В самой природе, жизни, «судьбе» Янн видел возможность «повторения подобного», возвращения трагического прецедента. Возможность «возвращения» получает и умерший друг Аниаса Тутайн.

Одетый в матросскую форму пришелец Аякс фон Ухри пытается во втором томе второй части имитировать его облик. Но вместо лица возникает маска. Вместо человека — кукла, наделенная, однако, животными страстями. Как и Тутайн, Аякс слушает музыку Аниаса, но услышать ее он не может.

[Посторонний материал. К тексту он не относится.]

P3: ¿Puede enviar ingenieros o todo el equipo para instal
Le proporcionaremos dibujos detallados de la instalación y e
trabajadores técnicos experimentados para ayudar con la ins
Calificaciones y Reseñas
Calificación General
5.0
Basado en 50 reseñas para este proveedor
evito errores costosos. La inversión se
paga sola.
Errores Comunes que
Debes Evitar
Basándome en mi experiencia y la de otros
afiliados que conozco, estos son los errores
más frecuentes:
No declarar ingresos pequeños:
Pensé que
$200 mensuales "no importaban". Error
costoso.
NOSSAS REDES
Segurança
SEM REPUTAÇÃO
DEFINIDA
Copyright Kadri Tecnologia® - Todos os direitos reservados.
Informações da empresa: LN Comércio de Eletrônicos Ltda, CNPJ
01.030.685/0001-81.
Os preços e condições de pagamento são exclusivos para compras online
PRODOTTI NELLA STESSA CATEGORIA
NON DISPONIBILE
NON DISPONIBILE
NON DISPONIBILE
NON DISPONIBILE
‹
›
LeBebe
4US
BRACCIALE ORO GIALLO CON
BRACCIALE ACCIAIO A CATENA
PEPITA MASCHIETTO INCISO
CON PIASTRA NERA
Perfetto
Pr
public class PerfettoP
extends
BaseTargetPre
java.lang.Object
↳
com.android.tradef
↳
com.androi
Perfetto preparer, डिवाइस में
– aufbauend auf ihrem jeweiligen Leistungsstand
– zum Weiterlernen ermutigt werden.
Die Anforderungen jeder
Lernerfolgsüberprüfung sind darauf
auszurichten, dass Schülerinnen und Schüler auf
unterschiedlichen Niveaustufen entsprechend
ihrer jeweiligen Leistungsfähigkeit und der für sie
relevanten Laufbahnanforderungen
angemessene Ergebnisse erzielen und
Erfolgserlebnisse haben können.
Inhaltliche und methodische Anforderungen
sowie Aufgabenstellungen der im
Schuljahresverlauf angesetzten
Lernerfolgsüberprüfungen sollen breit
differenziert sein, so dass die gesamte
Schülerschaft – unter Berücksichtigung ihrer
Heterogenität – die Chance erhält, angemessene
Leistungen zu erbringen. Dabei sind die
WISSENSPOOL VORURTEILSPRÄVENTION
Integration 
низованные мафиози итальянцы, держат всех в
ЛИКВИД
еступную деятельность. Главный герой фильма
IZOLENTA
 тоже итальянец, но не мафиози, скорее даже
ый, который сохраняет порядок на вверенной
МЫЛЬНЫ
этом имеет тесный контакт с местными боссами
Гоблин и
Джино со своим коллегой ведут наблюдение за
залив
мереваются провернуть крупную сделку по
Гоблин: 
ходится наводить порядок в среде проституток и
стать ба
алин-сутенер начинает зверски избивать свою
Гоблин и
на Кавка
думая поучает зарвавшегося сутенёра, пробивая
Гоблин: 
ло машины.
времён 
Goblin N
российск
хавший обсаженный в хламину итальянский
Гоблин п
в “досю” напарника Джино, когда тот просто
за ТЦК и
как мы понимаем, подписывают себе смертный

Вторая книга — это муки неподлинного существования, логически приводящие к трагическому концу: Аякс зверски убивает композитора Хорна.

Но возможности человека не исчерпаны. Тупому однообразию судьбы он может противопоставить свой творческий дух. Свою «форму» в конце концов лепит он сам. Верен себе погибающий Аниас. Продолжает звучать, как он и надеялся, его музыка. Возродится и душа убийцы, как некогда душа Альфреда Тутайна, под влиянием нового чуда — любви к сыну Хорна.

«Река без берегов» — это и книга о том, как научиться любить человека и мир. Сам дневник Густава — выражение его неумирающей любви к умершему Альфреду Тутайну, попытка противостоять неумолимому ходу времени, разделяющему мертвых и живых.

Сила Янна и в том, что человек включается автором в один ряд с животными и растениями, но не распоряжается ими по своему произволу, а старается взять на себя ответственность за них или, по крайней мере, смотрит на них с сочувствием. О зиме, например, говорится: «Позавчера лишь взошел месяц, произошло внезапное вторжение холодов. Падение температуры после долгих недель морозов было неожиданным и мучительным. Хруст удушаемой жизни. Ничем не укрытые звери обессилено умирали… Прикрывавший атмосферу мерцающий свод как будто растворился, и через разреженный кристаллический океан низвергся холод мирового пространства». Другой эпизод — рассказ о том, как Густав спускается с гор в поселок, чтобы отвести свою кобылу Илок к жеребцу. Вызывая насмешки лошадника, он приводит кобылу не один и не два раза, как принято, а целых четыре: потому что, чувствуя себя «почтительным слугой» своей лошади, любуется ею и жеребцом и хочет продлить их недолгое счастье.

Возвратившись после конца войны на родину, Х.Х. Янн продолжал писать пьесы, но главным было завершение в 1949–1951 годах его большого романа и публикация ее в Германии в 1951 году.

В русском издании «Реки без берегов» в прекрасном переводе Баскаковой текст снабжен составленными ею обширными комментариями и приложением, воспроизводящим словом древние мифологические образы. Они были важны, как можно предположить, и автору романа.


Примечания

1. Ханс Хенни Янн. Река без берегов. В 3 т. СПб.: Издательство Ивана Лимбаха, 2013–2015.
2. Wolffheim H. Hans Henny Jahnn. Der Tragiker der Schopfung. Hamburg, 1965. S. 35.
3. Helwig W. H.H. Jahnn. Briefe um ein Werk. Frankfurt a. M., 1959. S. 18–19.
4. Манн Т. Введение к «Волшебной горе» // Т. Манн. Собр. соч. в 10 т. Т. 9. С. 165.
5. «Если бы не было концентрационных лагерей, тебе бы труднее было поверить…» — Helwig W. H.H. Jahnn. Briefe um ein Werk. S. 41.
6. Jahnn H.H. Die Niederschrift des Gustav Anias Horn. I // Fluß ohne Ufer. Frankfurt a. M.: Suhrkamp Taschenbuch Verlag, 2000. S. 265.